■ **COMPLETE THE FOLLOWING**:
a - List every sentence in the blog post on death below that ends with a question mark.
b - Reproduce the blog post on death below from "What, fundamentally, is" up to and including "about self-annihilation anyway.".
c - Extend the blog post on death below, continuing on from its final sentence.

■ **QUOTED PASSAGE**:
--------

I won’t put the first part of that cliche in the subject line. Let’s not revisit the RSS Feeds troubles again, shall we?
“Life’s a bitch, and then you die.” A crude aphorism, to be sure, but remarkably apt. Dennis’ comment on Russ’ latest post, pretty much sums up what I would like to discuss today, the subject of death.
“My hope has always been that humans are a spirit or consciousness trapped , for now, in a limited five sensed carbon based wetsuit. The physical evolution of all life forms including human is more amazing to me than “poof” you’re created.”
As I asked Dennis, why do believers need to hear/understand/believe that human consciousness is somehow “other” than the result of the various firings of the neurotransmitters inside the three pounds of meat packed into our skulls? Because it seems as though only three measly pounds of meat should not be able to generate the complex human consciousness that exists in each one of us?
What, fundamentally, is wrong with acknowledging that all that we know is all that we are?
It is, I believe, that all-too-human fear of death. We are self-centred creatures by nature, hell-bent on self-preservation. That’s what got us from the simian stage to where we are now. To try and grasp the concept that, after our physical body fails, there will be no more “self”, that scares the shit out of some people.
OK that scares the shit out of most people. I don’t think I ever really considered it deeply enough for it to scare me. The whole “soul-sleep” theology has left me with a lingering apathy towards any thoughts of death. So I don’t spend a lot of time thinking about self-annihilation anyway.

--------

■ **LISTED ENTRIES**:
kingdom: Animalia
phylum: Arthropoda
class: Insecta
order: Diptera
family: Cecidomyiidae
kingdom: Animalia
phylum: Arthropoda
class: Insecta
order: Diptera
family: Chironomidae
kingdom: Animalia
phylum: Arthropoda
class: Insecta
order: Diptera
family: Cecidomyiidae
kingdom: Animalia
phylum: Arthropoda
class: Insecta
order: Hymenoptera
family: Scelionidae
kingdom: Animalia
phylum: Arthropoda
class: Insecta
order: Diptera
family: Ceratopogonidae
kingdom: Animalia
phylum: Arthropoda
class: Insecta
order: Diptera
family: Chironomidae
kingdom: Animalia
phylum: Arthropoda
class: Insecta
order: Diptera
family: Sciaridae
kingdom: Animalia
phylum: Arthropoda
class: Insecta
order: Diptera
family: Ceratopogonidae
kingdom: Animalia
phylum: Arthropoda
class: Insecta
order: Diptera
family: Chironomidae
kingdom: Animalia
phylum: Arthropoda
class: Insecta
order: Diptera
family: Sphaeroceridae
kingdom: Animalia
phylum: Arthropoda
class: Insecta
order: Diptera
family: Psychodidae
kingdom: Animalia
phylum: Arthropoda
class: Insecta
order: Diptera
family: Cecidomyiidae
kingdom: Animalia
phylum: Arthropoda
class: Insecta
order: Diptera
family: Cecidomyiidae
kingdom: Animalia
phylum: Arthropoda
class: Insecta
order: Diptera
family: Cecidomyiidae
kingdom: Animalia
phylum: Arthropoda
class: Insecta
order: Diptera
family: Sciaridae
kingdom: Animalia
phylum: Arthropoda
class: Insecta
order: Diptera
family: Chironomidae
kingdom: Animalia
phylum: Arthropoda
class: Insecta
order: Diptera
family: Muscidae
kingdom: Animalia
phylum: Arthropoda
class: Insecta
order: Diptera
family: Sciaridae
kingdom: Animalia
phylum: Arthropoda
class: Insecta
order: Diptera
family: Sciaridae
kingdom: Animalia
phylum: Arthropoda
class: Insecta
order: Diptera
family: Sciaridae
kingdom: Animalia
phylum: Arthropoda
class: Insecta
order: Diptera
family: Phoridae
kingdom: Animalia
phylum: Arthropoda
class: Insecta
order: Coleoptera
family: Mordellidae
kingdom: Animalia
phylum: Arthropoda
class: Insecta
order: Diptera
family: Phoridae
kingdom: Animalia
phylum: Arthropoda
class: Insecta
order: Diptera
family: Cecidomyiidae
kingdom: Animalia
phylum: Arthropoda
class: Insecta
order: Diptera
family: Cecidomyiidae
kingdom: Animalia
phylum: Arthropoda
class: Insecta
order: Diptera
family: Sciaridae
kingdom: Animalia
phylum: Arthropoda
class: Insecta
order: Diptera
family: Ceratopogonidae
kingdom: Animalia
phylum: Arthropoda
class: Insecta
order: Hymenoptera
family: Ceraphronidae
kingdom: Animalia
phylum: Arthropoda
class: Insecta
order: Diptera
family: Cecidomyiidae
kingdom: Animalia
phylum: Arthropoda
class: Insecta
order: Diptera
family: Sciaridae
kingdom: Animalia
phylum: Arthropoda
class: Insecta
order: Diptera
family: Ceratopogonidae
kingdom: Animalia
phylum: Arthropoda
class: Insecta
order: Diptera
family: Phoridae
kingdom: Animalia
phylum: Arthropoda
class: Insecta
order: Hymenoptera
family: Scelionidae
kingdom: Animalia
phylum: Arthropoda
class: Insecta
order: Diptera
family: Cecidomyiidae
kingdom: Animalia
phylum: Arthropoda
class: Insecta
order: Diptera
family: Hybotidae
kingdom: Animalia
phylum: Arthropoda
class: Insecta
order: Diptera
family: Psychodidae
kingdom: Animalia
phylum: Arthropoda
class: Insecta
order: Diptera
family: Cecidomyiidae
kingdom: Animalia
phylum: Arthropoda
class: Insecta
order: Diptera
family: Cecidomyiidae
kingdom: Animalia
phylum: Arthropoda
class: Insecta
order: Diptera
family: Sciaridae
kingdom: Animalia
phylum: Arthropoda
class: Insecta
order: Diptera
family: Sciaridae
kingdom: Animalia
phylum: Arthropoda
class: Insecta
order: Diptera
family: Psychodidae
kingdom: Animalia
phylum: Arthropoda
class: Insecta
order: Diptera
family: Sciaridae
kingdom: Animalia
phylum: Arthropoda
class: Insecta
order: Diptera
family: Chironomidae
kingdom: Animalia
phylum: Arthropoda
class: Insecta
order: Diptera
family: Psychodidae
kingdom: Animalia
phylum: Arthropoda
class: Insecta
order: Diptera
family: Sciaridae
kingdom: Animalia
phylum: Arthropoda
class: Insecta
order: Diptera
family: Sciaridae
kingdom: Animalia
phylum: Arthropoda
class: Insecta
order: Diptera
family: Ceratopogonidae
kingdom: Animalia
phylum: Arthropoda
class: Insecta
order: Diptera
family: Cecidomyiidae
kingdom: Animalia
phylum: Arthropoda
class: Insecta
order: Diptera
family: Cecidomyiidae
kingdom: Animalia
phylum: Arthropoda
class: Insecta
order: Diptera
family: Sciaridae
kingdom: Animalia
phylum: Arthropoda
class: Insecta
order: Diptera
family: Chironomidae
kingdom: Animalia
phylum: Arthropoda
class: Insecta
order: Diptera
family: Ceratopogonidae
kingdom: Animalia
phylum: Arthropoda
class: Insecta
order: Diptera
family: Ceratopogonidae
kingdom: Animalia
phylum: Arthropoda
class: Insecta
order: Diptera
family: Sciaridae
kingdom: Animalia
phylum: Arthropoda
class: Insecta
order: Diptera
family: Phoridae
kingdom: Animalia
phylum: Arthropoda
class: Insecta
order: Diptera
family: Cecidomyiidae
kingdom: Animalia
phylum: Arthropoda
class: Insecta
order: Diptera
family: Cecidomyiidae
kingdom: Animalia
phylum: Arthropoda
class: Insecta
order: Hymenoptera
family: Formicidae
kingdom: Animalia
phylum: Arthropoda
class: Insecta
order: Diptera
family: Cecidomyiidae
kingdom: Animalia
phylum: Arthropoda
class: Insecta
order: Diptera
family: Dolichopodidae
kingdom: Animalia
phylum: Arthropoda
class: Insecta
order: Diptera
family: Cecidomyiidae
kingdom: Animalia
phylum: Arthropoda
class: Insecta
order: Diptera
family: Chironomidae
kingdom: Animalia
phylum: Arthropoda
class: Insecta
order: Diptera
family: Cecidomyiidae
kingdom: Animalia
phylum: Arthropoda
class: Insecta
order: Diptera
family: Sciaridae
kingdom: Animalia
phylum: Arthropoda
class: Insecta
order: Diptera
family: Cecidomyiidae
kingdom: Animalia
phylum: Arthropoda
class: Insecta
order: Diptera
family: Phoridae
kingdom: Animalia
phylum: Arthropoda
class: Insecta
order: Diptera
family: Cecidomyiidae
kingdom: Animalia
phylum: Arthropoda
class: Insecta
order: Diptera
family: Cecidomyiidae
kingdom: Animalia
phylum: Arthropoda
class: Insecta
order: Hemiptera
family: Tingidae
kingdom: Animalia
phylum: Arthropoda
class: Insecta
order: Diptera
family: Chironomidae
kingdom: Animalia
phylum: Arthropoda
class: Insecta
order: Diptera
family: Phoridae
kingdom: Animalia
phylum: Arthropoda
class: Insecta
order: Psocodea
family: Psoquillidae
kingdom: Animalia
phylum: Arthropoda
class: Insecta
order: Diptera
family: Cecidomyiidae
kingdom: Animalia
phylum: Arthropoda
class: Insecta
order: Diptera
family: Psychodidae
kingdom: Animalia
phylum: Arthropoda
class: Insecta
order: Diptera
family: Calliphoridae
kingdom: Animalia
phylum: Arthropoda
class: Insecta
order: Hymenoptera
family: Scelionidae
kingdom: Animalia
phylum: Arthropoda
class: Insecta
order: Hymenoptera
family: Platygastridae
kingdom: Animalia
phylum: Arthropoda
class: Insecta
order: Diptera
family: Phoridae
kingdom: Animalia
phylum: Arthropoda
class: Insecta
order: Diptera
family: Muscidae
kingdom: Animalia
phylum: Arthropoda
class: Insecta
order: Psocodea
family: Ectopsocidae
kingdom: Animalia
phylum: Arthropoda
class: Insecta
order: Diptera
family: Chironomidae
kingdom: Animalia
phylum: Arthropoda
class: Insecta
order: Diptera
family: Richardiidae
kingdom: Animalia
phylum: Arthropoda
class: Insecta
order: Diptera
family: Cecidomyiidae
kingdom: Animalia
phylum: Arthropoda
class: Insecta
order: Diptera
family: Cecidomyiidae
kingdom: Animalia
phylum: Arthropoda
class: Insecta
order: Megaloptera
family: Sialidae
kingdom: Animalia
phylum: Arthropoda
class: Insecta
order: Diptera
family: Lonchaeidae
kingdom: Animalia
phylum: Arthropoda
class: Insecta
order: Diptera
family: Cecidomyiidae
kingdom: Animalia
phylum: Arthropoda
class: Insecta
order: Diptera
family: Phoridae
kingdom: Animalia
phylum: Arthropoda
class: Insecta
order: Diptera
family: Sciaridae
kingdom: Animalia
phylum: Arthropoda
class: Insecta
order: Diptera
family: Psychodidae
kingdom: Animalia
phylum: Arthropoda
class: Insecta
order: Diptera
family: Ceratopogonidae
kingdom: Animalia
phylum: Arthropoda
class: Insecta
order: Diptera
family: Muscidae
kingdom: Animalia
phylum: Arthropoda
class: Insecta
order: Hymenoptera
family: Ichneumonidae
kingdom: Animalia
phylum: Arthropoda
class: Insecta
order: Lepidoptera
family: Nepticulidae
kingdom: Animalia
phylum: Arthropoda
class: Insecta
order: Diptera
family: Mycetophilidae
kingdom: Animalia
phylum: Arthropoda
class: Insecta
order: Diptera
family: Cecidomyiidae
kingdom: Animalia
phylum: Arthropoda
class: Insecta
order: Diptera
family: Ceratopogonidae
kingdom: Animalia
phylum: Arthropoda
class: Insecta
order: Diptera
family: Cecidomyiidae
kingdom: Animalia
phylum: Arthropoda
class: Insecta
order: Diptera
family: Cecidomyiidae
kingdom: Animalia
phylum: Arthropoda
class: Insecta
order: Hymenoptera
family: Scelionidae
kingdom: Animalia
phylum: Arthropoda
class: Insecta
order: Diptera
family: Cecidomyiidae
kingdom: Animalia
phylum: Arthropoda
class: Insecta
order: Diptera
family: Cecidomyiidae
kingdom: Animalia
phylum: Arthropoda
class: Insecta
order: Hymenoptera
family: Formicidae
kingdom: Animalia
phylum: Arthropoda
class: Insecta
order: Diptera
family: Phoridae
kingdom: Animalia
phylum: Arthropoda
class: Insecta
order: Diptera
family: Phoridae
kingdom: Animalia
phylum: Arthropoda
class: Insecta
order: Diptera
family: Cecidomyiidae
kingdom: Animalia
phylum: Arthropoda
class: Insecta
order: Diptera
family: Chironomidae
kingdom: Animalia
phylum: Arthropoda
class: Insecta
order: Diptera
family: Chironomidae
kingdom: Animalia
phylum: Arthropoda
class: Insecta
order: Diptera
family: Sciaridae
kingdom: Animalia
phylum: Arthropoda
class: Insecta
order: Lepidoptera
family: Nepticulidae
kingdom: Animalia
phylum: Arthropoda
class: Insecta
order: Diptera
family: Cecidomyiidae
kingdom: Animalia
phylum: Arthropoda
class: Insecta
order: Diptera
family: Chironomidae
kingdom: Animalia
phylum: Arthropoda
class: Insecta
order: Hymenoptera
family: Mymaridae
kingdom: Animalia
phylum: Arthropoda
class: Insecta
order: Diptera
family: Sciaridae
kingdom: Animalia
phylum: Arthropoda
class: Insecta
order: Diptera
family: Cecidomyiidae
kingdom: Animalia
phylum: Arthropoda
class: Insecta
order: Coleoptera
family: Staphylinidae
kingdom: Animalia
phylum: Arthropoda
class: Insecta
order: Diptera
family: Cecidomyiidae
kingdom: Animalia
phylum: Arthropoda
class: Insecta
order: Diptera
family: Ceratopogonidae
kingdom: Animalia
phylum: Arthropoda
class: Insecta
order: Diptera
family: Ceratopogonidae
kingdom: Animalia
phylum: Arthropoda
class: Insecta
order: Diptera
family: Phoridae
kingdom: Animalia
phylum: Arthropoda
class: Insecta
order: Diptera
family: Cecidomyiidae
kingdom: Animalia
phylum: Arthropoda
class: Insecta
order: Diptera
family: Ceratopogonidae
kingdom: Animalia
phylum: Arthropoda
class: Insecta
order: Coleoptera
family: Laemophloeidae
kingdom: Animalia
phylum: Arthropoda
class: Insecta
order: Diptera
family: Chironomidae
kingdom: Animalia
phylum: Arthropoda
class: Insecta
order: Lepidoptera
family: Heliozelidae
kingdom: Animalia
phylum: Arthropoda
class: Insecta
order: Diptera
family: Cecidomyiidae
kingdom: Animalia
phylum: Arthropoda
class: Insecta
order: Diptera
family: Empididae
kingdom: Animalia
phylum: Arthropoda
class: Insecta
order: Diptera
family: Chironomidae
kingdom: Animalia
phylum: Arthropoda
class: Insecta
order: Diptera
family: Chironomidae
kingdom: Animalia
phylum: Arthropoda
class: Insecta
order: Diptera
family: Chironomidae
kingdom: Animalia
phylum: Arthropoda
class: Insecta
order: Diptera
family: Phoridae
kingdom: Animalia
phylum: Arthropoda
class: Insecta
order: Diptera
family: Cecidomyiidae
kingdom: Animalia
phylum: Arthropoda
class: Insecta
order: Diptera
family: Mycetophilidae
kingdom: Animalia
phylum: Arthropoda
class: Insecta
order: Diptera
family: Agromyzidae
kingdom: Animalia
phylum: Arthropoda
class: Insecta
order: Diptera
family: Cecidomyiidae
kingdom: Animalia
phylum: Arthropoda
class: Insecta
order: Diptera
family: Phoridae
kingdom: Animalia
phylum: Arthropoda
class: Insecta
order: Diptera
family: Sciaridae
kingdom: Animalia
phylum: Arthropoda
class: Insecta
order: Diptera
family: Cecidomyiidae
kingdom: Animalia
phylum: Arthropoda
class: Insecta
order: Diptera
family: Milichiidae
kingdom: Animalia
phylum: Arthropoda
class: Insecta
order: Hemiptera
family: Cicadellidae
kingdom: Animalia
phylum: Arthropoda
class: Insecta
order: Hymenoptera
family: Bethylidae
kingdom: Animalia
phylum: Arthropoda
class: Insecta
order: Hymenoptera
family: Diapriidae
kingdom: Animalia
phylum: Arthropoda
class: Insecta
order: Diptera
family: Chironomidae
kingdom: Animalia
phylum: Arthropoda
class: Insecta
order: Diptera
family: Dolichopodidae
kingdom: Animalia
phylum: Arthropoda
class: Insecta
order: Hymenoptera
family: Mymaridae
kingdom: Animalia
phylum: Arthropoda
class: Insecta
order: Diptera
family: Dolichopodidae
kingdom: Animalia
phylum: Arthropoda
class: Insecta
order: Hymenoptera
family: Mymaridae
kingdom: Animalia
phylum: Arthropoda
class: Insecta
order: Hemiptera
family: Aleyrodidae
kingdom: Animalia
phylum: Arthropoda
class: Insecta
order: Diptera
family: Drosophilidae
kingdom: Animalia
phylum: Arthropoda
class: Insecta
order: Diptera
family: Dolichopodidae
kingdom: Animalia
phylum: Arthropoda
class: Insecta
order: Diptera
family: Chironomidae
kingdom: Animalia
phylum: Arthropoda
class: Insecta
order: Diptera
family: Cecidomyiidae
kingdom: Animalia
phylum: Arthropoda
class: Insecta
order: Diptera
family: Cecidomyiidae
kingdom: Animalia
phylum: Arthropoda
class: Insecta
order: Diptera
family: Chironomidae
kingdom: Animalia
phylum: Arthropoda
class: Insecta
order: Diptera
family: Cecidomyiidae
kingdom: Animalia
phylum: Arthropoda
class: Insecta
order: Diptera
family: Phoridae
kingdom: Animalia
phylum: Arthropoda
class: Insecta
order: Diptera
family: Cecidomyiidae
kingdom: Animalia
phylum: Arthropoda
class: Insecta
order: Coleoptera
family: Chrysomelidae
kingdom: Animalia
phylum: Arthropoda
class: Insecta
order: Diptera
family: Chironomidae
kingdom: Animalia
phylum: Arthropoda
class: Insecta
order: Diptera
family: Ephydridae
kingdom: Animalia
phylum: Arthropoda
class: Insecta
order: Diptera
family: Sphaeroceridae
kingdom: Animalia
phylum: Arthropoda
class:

--------

■ **RESULTS IN ORDER**:
a -
- Let’s not revisit the RSS Feeds troubles again, shall we?
- As I asked Dennis, why do believers need to hear/understand/believe that human consciousness is somehow “other” than the result of the various firings of the neurotransmitters inside the three pounds of meat packed into our skulls?
- Because it seems as though only three measly pounds of meat should not be able to generate the complex human consciousness that exists in each one of us?
- What, fundamentally, is wrong with acknowledging that all that we know is all that we are?

b -
What, fundamentally, is wrong with acknowledging that all that we know is all that we are?
It is, I believe, that all-too-human fear of death. We are self-centred creatures by nature, hell-bent on self-preservation. That’s what got us from the simian stage to where we are now. To try and grasp the concept that, after our physical body fails, there will be no more “self”, that scares the shit out of some people.
OK that scares the shit out of most people. I don’t think I ever really considered it deeply enough for it to scare me. The whole “soul-sleep” theology has left me with a lingering apathy towards any thoughts of death. So I don’t spend a lot of time thinking about self-annihilation anyway.

c -
Human consciousness does not begin at conception, nor does it even begin at birth. Science tells us this, as any reliable baby milestones chart demonstrates. Some people will never reach full “consciousness” at all. They don’t spend time (Waste time?) thinking about the religious, spiritual, or psychological things that we debate, here and elsewhere.
Having been born and raised in a closed high-demand religious group tends to push one towards a critical examination (through a religious lens or otherwise), of exactly what it is we think. Few people extend that speculation beyond into the realm of why do we think, and how do we think, and what does it all mean. Few people need to, as they are content with their lives, for the most part, and it’s probably better to take the goddamned blue pill anyway. It’s certainly less disturbing!
But back to “life after death”: Mainstream Christianity likes to make a big deal about a literal eschaton, and a literal resurrection. Although they quibble on the number, the timing, and the exact nature of what that “resurrection” will ultimately be, they hold fast to a literalized view of it as actually happening, on a global scale.
Do I really need to point out again the thousands of years of harm and fear and greed and death this literalized fundamentalist view has brought into the world? Far better to start from the beginning, and re-examine the texts from an individual, allegorical point of view, in my opinion.
As the Valentinians may have believed (at least according to the French Gnostic church, a religious system that first started up in the late 1800s), any “apocalypse” experienced by Valentinian believers was purely an individual one. Not the fire-from-the-sky, returning-sky-buddy-gonna-beat-down-the-unbelievers-for-once-and-for-all, but an internal re-examination of one’s self. Critically determining what it is that you thought you knew, or think you know, or hope to know in the future. (Cf. 2Pet.3:10-14 for an example of this. I know I said I wouldn’t discuss “teh Bible” so I won’t link to the scripture. Look it up on your own.)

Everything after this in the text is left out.